Urinary incontinence is urine leakage without your control. In most cases, your brain signals the muscles in the neck of your bladder to either hold or let go of urine. Surgery for prostate cancer may upset these signals and cause problems with urine control. Men may have many types of urinary incontinence after prostate surgery. • Stress incontinence – Coughing, laughing, sneezing, or exercising can strain the pelvic floor muscles, causing urine to leak. This is the most common type of urinary incontinence. • Urge incontinence – You feel a sudden, urgent need to go to the bathroom, even when the bladder isn’t full. This happens because the bladder is overly sensitive. Urge incontinence is also called overactive bladder. • Urinary frequency – You go to the bathroom very often. You may feel the need to go every 30 to 60 minutes. • Mixed incontinence – You have symptoms of more than 1 type of urinary incontinence. Though incontinence can be a side effect of prostate cancer care, it is often brief. There are things you can do to help get better bladder control faster.



It’s common to have urinary incontinence for a time after prostate surgery. If you have stress incontinence, you may need to wear pads for a few weeks or months. In most cases, urinary control will return. Still, incontinence may last as long as 6 to 12 months. It’s less likely for it to last more than a year.



There are a number of treatment choices for urinary incontinence. • Physical therapy.

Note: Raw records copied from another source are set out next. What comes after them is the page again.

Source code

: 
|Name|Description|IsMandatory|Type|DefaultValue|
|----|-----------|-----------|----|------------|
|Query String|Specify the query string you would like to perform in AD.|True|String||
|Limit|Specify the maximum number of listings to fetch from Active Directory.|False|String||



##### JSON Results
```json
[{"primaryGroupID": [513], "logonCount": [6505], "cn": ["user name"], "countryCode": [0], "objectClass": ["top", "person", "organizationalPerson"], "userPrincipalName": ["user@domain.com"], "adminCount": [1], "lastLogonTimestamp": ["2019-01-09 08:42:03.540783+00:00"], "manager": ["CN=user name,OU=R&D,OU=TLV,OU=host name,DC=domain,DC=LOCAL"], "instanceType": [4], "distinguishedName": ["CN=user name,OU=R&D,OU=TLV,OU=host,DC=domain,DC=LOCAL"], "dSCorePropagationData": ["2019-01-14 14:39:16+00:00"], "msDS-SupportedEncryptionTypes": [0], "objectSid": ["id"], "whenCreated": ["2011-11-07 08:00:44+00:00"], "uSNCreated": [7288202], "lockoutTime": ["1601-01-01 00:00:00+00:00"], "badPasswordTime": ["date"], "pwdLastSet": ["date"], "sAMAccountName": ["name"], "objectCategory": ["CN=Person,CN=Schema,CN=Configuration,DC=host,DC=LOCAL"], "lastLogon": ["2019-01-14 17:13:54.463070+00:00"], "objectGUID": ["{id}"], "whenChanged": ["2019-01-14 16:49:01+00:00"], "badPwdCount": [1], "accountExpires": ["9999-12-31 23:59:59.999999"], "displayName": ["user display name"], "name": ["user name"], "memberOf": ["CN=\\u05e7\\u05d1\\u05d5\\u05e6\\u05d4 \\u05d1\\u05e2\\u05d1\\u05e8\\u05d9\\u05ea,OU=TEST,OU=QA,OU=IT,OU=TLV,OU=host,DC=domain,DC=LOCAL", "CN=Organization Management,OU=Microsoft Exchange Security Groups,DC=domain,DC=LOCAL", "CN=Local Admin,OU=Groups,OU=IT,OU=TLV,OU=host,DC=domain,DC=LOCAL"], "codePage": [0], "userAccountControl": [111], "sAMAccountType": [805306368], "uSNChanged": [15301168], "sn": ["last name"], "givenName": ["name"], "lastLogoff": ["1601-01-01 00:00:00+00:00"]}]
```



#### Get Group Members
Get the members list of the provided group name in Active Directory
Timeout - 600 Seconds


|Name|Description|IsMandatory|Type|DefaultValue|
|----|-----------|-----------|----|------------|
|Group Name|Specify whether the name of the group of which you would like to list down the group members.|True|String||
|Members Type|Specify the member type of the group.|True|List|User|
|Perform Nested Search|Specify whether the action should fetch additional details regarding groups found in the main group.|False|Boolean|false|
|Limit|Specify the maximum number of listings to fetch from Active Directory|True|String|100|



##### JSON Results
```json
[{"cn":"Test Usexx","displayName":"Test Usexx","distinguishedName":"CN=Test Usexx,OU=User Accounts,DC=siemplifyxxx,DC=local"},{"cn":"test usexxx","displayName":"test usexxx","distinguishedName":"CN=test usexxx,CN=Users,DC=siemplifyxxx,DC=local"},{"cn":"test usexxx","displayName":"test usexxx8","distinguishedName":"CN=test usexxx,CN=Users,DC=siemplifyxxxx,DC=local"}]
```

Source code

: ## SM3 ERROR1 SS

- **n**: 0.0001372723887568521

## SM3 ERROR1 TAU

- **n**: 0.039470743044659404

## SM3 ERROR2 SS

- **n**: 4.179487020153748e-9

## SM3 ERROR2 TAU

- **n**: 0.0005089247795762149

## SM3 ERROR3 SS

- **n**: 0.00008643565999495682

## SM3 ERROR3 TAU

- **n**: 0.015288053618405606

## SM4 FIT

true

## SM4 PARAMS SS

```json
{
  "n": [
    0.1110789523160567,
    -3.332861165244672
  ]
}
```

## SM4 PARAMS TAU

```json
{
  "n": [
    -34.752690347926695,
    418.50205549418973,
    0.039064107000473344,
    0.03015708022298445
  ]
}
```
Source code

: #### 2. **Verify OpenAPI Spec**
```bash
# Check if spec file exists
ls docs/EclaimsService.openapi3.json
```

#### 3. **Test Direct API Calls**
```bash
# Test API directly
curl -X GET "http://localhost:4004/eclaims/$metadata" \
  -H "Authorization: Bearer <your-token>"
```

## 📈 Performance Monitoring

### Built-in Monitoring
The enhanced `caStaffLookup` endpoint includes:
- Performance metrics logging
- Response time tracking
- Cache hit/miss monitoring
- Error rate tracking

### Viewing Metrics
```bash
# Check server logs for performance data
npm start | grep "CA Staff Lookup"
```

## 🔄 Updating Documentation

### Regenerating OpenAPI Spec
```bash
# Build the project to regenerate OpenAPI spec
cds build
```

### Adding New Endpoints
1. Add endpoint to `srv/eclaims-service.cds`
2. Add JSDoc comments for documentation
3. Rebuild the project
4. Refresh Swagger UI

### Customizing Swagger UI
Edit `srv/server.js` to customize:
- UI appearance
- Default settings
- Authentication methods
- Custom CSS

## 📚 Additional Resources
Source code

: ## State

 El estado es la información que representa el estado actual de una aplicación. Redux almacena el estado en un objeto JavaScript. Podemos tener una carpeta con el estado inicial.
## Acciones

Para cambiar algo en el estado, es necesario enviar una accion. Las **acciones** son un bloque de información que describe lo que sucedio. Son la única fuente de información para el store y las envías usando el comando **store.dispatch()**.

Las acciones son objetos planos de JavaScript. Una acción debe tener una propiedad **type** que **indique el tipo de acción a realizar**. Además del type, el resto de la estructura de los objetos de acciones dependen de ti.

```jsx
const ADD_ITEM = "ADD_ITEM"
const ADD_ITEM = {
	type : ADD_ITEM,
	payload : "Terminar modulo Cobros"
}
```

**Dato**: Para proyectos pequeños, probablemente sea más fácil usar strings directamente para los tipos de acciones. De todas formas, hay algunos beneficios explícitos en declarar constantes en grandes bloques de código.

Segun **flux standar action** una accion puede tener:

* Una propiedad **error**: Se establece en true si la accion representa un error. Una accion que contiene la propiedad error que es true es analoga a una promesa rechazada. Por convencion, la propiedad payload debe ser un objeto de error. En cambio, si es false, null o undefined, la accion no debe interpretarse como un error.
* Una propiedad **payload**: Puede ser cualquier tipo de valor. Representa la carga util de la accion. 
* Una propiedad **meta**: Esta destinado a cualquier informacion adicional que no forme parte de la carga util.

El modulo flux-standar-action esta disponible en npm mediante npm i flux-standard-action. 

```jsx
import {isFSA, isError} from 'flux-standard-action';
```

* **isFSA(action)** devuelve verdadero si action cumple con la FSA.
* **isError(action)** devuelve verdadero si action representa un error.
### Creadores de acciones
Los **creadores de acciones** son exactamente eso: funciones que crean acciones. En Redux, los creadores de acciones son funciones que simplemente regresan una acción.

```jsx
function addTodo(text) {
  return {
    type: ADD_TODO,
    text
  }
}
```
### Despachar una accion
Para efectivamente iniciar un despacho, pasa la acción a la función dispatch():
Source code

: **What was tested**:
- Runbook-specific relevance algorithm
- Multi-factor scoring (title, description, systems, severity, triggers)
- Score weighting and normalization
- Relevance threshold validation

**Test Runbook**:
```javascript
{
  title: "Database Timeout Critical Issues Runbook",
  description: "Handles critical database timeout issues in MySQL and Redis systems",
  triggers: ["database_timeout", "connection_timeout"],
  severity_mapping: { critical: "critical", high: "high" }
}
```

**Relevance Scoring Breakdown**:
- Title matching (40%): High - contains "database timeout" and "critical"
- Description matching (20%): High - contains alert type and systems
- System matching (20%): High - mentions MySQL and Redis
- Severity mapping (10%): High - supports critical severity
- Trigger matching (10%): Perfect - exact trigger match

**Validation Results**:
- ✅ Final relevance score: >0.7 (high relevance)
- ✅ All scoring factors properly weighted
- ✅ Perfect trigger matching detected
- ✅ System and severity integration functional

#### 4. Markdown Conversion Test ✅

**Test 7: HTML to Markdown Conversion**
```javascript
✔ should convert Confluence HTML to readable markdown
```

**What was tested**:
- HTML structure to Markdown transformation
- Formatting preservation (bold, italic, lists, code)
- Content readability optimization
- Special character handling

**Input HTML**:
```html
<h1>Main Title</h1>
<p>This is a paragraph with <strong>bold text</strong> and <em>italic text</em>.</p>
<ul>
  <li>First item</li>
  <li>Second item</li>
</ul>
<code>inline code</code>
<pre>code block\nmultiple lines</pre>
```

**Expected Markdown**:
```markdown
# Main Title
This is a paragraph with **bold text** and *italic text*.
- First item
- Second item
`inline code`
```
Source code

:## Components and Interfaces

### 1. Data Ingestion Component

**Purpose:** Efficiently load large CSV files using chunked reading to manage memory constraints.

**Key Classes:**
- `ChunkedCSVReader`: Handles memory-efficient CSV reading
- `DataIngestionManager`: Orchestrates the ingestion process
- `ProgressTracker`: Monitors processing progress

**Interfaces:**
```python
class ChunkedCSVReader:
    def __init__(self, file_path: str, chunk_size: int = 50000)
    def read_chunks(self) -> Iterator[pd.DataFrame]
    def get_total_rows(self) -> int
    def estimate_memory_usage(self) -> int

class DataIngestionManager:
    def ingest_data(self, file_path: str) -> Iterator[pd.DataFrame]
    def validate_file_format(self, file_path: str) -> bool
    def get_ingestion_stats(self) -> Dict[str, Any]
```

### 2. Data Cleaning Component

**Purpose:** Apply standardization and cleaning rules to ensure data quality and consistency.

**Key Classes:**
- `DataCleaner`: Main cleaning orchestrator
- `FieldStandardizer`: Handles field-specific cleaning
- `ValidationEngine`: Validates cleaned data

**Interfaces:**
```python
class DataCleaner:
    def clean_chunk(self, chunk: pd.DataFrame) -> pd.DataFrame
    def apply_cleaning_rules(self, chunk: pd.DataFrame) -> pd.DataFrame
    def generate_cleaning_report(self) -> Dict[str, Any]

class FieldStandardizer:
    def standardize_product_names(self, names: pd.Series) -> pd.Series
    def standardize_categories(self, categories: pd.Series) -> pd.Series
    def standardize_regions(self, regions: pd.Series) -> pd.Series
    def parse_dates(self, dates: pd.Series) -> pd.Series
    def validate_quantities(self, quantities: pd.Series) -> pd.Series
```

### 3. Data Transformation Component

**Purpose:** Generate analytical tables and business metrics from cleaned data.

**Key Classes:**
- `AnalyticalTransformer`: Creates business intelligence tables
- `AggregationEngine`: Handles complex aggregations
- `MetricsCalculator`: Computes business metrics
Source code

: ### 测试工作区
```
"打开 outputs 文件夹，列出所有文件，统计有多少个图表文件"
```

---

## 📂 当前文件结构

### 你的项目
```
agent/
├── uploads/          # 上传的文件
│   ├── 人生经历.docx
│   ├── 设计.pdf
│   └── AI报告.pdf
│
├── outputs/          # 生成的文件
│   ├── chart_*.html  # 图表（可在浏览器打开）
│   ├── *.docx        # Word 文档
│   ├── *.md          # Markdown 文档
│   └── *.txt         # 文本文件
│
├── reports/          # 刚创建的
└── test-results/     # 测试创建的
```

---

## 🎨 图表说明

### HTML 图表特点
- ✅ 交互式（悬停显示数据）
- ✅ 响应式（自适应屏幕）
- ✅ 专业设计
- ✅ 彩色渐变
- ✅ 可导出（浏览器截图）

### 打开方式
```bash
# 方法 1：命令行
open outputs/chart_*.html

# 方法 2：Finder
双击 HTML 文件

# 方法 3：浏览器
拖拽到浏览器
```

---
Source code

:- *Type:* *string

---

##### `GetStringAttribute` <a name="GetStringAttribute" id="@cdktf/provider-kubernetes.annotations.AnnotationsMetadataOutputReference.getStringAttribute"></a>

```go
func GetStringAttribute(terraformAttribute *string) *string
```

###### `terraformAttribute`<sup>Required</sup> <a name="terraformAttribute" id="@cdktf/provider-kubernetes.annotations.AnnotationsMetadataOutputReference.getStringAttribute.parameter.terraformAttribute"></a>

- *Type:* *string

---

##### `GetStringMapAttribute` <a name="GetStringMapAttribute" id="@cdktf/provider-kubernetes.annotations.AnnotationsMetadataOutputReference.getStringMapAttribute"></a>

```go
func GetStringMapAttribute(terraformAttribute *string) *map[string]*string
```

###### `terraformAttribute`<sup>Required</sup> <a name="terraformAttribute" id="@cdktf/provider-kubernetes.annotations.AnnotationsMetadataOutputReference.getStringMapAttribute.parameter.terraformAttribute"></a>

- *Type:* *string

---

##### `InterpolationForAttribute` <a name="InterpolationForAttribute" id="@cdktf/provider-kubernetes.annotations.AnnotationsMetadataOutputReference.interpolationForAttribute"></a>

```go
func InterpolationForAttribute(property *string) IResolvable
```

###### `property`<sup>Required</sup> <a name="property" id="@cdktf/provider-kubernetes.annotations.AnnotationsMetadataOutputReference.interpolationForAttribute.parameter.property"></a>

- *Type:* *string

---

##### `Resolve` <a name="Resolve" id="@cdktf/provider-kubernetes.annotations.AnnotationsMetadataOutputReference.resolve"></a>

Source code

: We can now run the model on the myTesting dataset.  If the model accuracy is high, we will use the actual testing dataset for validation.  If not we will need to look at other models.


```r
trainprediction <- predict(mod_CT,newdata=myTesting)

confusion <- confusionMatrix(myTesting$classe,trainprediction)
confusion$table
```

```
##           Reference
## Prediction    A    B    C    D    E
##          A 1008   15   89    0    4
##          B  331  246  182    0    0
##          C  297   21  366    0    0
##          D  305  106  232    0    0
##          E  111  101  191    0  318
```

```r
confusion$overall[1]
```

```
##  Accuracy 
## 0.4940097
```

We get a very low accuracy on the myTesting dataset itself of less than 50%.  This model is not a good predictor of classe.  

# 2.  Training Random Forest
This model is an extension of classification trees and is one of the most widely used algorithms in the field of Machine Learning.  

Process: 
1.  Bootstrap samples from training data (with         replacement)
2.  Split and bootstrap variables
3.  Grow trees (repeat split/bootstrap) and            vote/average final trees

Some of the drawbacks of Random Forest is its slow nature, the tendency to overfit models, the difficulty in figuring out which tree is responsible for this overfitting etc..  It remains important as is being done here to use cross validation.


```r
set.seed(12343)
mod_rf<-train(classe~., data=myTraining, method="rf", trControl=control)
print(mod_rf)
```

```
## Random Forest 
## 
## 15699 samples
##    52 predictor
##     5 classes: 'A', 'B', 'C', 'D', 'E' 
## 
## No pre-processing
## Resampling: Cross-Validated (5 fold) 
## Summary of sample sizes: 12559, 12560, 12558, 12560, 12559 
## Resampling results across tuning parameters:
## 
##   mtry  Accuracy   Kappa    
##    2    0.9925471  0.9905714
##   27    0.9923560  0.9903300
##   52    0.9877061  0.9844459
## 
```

Your doctor can write you a prescription for physical therapy. Most health plans will cover it. Physical therapists may use a number of techniques to help you regain bladder control. – Kegel exercises. These exercises strengthen the pelvic floor muscles, which are vital for bladder control. Kegel exercises train them to keep urine in the bladder. If you’re going to have prostate cancer surgery, your doctor may suggest that you start doing these exercises before your surgery. – Biofeedback may be used with Kegel exercises to help you judge how well the pelvic floor muscles are working and whether you’re doing the exercises the right way.



Neuromuscular electrical stimulation uses a tool that sends electrical impulses to nerves. This causes muscles to contract. It may be used with Kegel exercises to help train the pelvic floor muscles to contract the right way. • Timed voiding, a way to reduce urinary frequency with planned bathroom visits. It’s used to help your bladder spread out so that it can hold more urine. Your nurse or doctor can help you make a plan for timed voiding. • Avoiding bladder irritants. These foods and drinks can bother the bladder in some men: – Caffeine in coffee, tea, and sodas – Acidic drinks such as juices – Alcohol – Artificial sweeteners – Spicy foods • Medication can calm bladder irritability and help reduce urine leaks. • Surgery is mainly offered if return of continence is not complete after at least a year. Your doctor will talk with you about surgical choices if other treatments haven’t helped with your urinary problems. • Products such as pads can help reduce discomfort from urine leakage.


WHAT ARE THE SIDE EFFECTS OF INCONTINENCE TREATMENT? Kegel exercises often do not have side effects. Your doctor can talk with you about the pros and cons of each treatment choice and help you decide what’s best for you.




It’s always of great value to talk with your healthcare providers about urinary problems. Your doctors can help you decide which treatments may help, at any time.